In the instant case however, the wall was constructed by the non-applicant on his own land and the only result was the obstruction to the easement of light and air which the petitioners had established in their favour. It has been held in Punjaji v. Maroti, 1951 Nag LJ 289 (AIR 1952 Nag 193 (1) ) (O)) that an easement does not come within the purview of property in Section 425, T. P. C. In that case the complainant had a right to carry water through a drain which existed on the land of the accused. The accused destroyed the drain and it was complained that this act of the accused amounted to mischief. It was held as follows :

'An easement, however, does not come within the purview of 'property' in Section 425 of the Indian Penal Code and in the unreported case entitled Keru (1888) of the Bombay High Court it was held that 'property' under that section means tangible property capable of being forcibly destroyed, and docs not include an easement.'

In this view the obstruction to the easement of light and air could not give a right of private defence of property.

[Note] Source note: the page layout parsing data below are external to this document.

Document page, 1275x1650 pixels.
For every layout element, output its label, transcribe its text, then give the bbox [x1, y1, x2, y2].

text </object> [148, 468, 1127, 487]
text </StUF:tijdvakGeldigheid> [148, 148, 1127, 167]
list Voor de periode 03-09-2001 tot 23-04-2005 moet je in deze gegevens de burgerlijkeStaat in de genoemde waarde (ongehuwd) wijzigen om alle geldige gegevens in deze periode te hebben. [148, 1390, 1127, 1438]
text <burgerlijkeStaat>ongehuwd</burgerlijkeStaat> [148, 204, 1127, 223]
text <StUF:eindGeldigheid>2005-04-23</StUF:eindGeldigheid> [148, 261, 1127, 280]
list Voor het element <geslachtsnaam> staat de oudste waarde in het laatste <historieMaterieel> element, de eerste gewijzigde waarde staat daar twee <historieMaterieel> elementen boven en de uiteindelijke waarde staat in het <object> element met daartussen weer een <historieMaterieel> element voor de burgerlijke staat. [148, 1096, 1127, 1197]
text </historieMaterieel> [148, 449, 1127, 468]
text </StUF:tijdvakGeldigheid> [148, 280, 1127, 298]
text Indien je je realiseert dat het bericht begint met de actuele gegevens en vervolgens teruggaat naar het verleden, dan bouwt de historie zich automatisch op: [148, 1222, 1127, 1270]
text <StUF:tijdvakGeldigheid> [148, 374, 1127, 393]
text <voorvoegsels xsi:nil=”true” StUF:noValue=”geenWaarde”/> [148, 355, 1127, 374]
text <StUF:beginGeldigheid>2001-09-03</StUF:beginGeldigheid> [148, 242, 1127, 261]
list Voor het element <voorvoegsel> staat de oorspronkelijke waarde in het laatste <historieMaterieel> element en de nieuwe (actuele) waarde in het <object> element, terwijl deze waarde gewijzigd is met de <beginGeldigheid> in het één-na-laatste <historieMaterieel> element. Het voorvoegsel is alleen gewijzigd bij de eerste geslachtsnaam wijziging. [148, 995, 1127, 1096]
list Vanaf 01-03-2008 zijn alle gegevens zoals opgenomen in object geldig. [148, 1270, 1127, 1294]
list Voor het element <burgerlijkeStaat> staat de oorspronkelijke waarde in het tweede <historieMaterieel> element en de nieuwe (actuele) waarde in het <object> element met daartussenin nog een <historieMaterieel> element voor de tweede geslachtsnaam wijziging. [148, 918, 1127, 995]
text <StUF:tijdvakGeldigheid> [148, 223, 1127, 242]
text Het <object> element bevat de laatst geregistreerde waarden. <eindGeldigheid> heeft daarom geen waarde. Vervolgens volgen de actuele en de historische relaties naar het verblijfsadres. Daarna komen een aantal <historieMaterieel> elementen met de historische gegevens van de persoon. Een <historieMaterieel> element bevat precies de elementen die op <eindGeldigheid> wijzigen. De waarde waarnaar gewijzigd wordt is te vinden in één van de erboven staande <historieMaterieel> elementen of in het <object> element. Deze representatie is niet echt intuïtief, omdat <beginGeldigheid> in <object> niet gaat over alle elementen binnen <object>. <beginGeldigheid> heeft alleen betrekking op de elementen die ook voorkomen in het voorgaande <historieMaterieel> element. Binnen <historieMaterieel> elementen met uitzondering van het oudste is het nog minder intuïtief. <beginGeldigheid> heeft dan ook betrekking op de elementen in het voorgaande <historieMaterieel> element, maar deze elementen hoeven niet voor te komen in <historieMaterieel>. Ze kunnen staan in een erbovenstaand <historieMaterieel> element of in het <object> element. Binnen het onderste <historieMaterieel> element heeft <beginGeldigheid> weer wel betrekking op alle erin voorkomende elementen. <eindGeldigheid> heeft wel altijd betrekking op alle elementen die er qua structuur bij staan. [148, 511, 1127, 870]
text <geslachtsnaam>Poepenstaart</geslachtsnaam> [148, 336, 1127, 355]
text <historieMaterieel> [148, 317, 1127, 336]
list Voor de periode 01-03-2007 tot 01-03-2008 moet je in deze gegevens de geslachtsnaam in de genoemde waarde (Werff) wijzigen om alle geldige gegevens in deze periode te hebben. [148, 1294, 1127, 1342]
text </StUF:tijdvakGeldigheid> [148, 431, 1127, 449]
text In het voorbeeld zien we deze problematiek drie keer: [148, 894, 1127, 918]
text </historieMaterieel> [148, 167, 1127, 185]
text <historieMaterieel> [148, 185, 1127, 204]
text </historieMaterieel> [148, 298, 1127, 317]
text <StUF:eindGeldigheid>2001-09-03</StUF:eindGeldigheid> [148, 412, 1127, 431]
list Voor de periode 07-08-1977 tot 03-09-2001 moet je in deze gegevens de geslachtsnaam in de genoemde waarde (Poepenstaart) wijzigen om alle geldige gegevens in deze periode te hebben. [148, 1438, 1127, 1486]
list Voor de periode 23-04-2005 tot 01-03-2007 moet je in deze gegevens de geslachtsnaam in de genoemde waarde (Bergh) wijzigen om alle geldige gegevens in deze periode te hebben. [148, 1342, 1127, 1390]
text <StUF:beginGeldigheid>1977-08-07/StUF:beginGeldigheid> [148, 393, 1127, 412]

8. Further, even if the accused had such a right, they could not avail of it in the present case, Section 99, I. P. C. provides that there is no right of private defence in cases in which there is time to have recourse to the public authorities. The nuisance of the wall took place in the morning and it must have taken time to reach the window. The petitioners could approach the civil Court for a mandatory injunction to restrain the opposite party from constructing the wall.

9. It is true that the action of the non-applicant ia constructing the wall to obstruct the windows contrary to a decree existing against them was improper. Un-fortunately however, the petitioners were prevented from taking recourse to self-help in removing the obstructions by the express provisions in Section 36 o the Easements Act. As I have said, their remedy was to pursue the matter in a Court of law. The conduct of the non-applicant has been considered by the trial Court inasmuch is only a nominal sentence of fine has been awarded.

10. The petition for revision is dismissed.